Data entries
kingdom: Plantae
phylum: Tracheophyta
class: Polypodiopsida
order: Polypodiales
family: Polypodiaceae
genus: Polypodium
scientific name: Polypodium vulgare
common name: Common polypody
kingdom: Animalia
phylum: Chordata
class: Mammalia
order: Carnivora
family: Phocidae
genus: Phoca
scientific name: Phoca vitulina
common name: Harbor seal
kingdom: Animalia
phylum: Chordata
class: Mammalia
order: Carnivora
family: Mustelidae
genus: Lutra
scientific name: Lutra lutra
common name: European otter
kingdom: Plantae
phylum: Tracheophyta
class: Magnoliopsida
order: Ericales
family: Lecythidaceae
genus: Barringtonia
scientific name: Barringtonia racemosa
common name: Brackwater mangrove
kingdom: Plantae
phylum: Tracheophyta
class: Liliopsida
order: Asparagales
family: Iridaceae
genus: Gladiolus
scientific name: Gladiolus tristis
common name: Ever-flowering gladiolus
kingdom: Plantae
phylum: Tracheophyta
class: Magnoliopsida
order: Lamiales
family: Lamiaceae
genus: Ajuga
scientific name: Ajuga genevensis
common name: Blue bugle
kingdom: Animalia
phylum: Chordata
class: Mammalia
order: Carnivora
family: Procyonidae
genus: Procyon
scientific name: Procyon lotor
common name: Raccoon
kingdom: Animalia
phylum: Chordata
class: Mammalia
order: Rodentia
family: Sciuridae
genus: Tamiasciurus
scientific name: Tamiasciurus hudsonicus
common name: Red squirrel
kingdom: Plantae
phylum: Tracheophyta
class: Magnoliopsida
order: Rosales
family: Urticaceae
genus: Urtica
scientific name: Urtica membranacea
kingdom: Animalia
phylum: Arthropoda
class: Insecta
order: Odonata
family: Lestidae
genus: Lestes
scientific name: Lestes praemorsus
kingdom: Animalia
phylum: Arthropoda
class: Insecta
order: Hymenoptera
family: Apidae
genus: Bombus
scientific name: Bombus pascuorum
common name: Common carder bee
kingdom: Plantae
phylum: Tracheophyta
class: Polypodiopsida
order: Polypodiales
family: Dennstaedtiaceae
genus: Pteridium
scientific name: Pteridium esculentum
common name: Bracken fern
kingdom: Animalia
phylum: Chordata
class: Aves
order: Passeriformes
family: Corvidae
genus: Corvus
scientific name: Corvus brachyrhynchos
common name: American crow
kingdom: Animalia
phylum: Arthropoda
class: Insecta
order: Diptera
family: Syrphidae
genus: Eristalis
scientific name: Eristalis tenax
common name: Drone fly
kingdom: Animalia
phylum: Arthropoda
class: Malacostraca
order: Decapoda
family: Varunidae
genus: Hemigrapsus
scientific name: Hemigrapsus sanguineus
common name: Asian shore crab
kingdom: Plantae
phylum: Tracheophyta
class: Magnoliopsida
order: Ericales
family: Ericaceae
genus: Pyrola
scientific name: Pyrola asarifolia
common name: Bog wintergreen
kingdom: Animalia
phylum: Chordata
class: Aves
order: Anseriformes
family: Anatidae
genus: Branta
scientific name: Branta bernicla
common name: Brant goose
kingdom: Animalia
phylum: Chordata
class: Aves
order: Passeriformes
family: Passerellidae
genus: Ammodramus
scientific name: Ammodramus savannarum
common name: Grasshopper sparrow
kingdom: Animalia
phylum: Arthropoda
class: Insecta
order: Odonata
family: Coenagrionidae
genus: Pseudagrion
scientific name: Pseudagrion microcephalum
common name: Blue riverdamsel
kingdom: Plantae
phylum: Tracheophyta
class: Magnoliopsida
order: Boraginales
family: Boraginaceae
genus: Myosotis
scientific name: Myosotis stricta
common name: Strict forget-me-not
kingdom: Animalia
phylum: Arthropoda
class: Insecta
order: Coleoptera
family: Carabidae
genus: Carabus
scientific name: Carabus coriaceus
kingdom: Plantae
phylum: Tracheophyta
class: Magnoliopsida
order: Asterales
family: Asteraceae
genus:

▶ WORK TO BE COMPLETED
Copy every one of these rows back word for word.

▶ OUTPUT BELOW
kingdom: Plantae
phylum: Tracheophyta
class: Polypodiopsida
order: Polypodiales
family: Polypodiaceae
genus: Polypodium
scientific name: Polypodium vulgare
common name: Common polypody
kingdom: Animalia
phylum: Chordata
class: Mammalia
order: Carnivora
family: Phocidae
genus: Phoca
scientific name: Phoca vitulina
common name: Harbor seal
kingdom: Animalia
phylum: Chordata
class: Mammalia
order: Carnivora
family: Mustelidae
genus: Lutra
scientific name: Lutra lutra
common name: European otter
kingdom: Plantae
phylum: Tracheophyta
class: Magnoliopsida
order: Ericales
family: Lecythidaceae
genus: Barringtonia
scientific name: Barringtonia racemosa
common name: Brackwater mangrove
kingdom: Plantae
phylum: Tracheophyta
class: Liliopsida
order: Asparagales
family: Iridaceae
genus: Gladiolus
scientific name: Gladiolus tristis
common name: Ever-flowering gladiolus
kingdom: Plantae
phylum: Tracheophyta
class: Magnoliopsida
order: Lamiales
family: Lamiaceae
genus: Ajuga
scientific name: Ajuga genevensis
common name: Blue bugle
kingdom: Animalia
phylum: Chordata
class: Mammalia
order: Carnivora
family: Procyonidae
genus: Procyon
scientific name: Procyon lotor
common name: Raccoon
kingdom: Animalia
phylum: Chordata
class: Mammalia
order: Rodentia
family: Sciuridae
genus: Tamiasciurus
scientific name: Tamiasciurus hudsonicus
common name: Red squirrel
kingdom: Plantae
phylum: Tracheophyta
class: Magnoliopsida
order: Rosales
family: Urticaceae
genus: Urtica
scientific name: Urtica membranacea
kingdom: Animalia
phylum: Arthropoda
class: Insecta
order: Odonata
family: Lestidae
genus: Lestes
scientific name: Lestes praemorsus
kingdom: Animalia
phylum: Arthropoda
class: Insecta
order: Hymenoptera
family: Apidae
genus: Bombus
scientific name: Bombus pascuorum
common name: Common carder bee
kingdom: Plantae
phylum: Tracheophyta
class: Polypodiopsida
order: Polypodiales
family: Dennstaedtiaceae
genus: Pteridium
scientific name: Pteridium esculentum
common name: Bracken fern
kingdom: Animalia
phylum: Chordata
class: Aves
order: Passeriformes
family: Corvidae
genus: Corvus
scientific name: Corvus brachyrhynchos
common name: American crow
kingdom: Animalia
phylum: Arthropoda
class: Insecta
order: Diptera
family: Syrphidae
genus: Eristalis
scientific name: Eristalis tenax
common name: Drone fly
kingdom: Animalia
phylum: Arthropoda
class: Malacostraca
order: Decapoda
family: Varunidae
genus: Hemigrapsus
scientific name: Hemigrapsus sanguineus
common name: Asian shore crab
kingdom: Plantae
phylum: Tracheophyta
class: Magnoliopsida
order: Ericales
family: Ericaceae
genus: Pyrola
scientific name: Pyrola asarifolia
common name: Bog wintergreen
kingdom: Animalia
phylum: Chordata
class: Aves
order: Anseriformes
family: Anatidae
genus: Branta
scientific name: Branta bernicla
common name: Brant goose
kingdom: Animalia
phylum: Chordata
class: Aves
order: Passeriformes
family: Passerellidae
genus: Ammodramus
scientific name: Ammodramus savannarum
common name: Grasshopper sparrow
kingdom: Animalia
phylum: Arthropoda
class: Insecta
order: Odonata
family: Coenagrionidae
genus: Pseudagrion
scientific name: Pseudagrion microcephalum
common name: Blue riverdamsel
kingdom: Plantae
phylum: Tracheophyta
class: Magnoliopsida
order: Boraginales
family: Boraginaceae
genus: Myosotis
scientific name: Myosotis stricta
common name: Strict forget-me-not
kingdom: Animalia
phylum: Arthropoda
class: Insecta
order: Coleoptera
family: Carabidae
genus: Carabus
scientific name: Carabus coriaceus
kingdom: Plantae
phylum: Tracheophyta
class: Magnoliopsida
order: Asterales
family: Asteraceae
genus:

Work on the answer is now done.